Requirement: Could you reproduce the stretch of the listing from the line containing "men ofte kun" through the line containing "udleveringssted.", swapping "leveringsløsning" for "fragtløsning" and keeping everything else unchanged?

Dataset records:

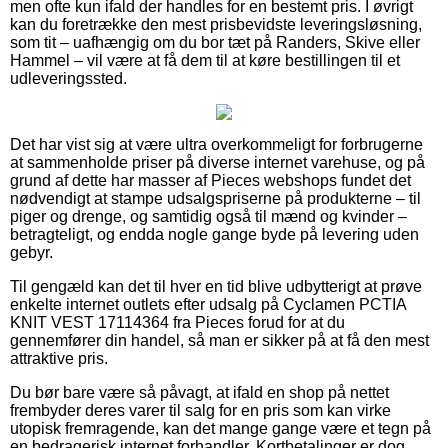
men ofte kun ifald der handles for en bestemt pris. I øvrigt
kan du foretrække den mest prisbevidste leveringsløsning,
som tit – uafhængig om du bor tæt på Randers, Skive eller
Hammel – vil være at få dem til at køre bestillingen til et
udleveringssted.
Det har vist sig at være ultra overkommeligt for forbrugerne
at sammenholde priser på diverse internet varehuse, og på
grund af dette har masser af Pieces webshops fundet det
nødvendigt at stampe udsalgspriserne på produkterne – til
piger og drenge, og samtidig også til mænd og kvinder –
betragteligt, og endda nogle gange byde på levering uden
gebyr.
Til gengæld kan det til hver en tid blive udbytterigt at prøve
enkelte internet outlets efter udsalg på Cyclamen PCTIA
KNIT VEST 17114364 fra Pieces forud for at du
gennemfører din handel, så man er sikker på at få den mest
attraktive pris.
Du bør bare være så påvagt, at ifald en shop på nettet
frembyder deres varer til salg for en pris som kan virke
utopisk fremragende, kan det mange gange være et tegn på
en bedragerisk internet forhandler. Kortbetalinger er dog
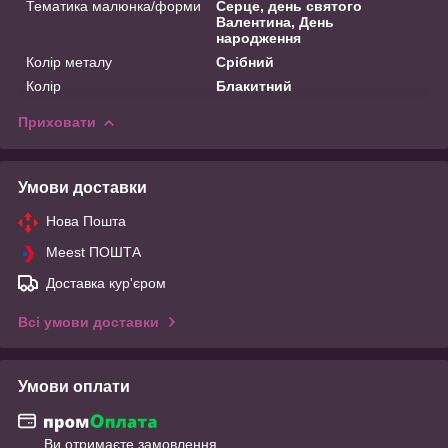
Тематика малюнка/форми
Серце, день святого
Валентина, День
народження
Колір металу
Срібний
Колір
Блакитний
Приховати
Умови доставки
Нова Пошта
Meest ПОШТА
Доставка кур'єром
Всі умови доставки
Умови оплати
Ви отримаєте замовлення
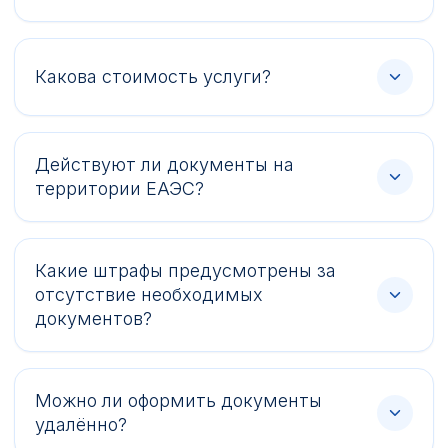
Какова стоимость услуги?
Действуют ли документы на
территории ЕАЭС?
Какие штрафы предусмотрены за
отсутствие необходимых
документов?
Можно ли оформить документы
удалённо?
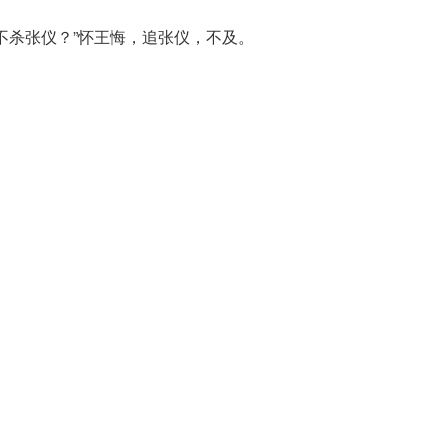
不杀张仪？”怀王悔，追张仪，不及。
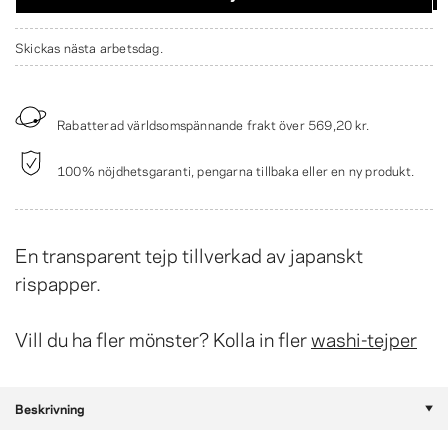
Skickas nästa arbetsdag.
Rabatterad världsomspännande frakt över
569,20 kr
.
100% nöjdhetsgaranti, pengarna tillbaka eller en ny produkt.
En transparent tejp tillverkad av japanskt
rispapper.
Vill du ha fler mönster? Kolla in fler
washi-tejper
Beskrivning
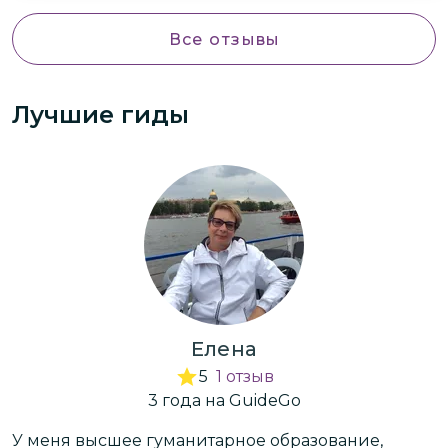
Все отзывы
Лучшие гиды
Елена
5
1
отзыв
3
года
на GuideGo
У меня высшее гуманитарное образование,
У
==
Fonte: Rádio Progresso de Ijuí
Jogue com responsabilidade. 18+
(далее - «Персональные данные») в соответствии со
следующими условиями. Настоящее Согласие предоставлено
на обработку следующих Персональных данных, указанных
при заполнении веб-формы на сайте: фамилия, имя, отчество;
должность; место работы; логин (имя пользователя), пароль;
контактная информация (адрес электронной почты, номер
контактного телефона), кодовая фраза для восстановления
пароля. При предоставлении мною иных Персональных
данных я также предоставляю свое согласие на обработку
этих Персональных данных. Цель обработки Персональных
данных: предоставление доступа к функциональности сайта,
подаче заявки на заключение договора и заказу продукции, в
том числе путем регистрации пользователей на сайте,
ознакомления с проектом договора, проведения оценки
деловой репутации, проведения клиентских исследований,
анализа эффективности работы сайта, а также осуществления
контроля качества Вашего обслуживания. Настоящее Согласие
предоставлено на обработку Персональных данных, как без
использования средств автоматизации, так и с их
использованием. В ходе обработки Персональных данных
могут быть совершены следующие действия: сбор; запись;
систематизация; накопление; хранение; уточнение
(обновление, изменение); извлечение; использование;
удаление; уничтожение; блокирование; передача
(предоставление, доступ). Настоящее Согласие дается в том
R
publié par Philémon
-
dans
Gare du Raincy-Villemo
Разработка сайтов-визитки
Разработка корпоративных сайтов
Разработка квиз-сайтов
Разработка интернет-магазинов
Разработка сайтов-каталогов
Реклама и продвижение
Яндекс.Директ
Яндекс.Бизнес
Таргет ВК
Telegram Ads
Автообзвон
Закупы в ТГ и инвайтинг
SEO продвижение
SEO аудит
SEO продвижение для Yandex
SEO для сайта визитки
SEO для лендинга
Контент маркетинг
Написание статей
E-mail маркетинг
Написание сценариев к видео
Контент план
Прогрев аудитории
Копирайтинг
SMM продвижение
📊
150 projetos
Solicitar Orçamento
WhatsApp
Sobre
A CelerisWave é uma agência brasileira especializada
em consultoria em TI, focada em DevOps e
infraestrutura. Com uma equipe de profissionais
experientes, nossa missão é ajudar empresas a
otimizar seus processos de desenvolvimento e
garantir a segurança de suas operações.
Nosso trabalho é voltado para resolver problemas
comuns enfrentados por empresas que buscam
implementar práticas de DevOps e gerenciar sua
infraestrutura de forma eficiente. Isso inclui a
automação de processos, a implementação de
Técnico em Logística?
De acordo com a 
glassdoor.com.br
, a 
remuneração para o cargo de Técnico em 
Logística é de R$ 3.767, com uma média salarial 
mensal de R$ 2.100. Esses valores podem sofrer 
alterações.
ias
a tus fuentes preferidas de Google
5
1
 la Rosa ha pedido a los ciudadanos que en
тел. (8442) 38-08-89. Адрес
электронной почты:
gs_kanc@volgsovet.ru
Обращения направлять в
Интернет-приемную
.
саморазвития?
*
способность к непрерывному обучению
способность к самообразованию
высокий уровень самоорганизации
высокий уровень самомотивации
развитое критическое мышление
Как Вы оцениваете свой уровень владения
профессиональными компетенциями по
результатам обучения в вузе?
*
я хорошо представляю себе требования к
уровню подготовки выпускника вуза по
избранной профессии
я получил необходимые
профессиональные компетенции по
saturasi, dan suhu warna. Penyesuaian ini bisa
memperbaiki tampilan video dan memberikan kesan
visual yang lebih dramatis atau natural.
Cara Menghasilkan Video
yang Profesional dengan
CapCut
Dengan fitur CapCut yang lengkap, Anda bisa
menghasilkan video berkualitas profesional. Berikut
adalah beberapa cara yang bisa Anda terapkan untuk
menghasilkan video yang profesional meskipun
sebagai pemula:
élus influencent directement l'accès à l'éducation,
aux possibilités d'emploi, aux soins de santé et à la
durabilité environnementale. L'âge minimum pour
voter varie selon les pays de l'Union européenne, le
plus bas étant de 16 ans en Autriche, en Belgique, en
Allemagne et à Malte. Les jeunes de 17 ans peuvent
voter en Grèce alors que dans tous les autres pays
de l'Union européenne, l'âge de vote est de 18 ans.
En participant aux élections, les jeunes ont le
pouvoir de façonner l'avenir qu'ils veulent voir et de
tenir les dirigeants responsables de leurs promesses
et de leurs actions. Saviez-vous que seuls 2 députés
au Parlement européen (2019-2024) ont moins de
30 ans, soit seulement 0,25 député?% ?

Answer box:
men ofte kun ifald der handles for en bestemt pris. I øvrigt
kan du foretrække den mest prisbevidste fragtløsning,
som tit – uafhængig om du bor tæt på Randers, Skive eller
Hammel – vil være at få dem til at køre bestillingen til et
udleveringssted.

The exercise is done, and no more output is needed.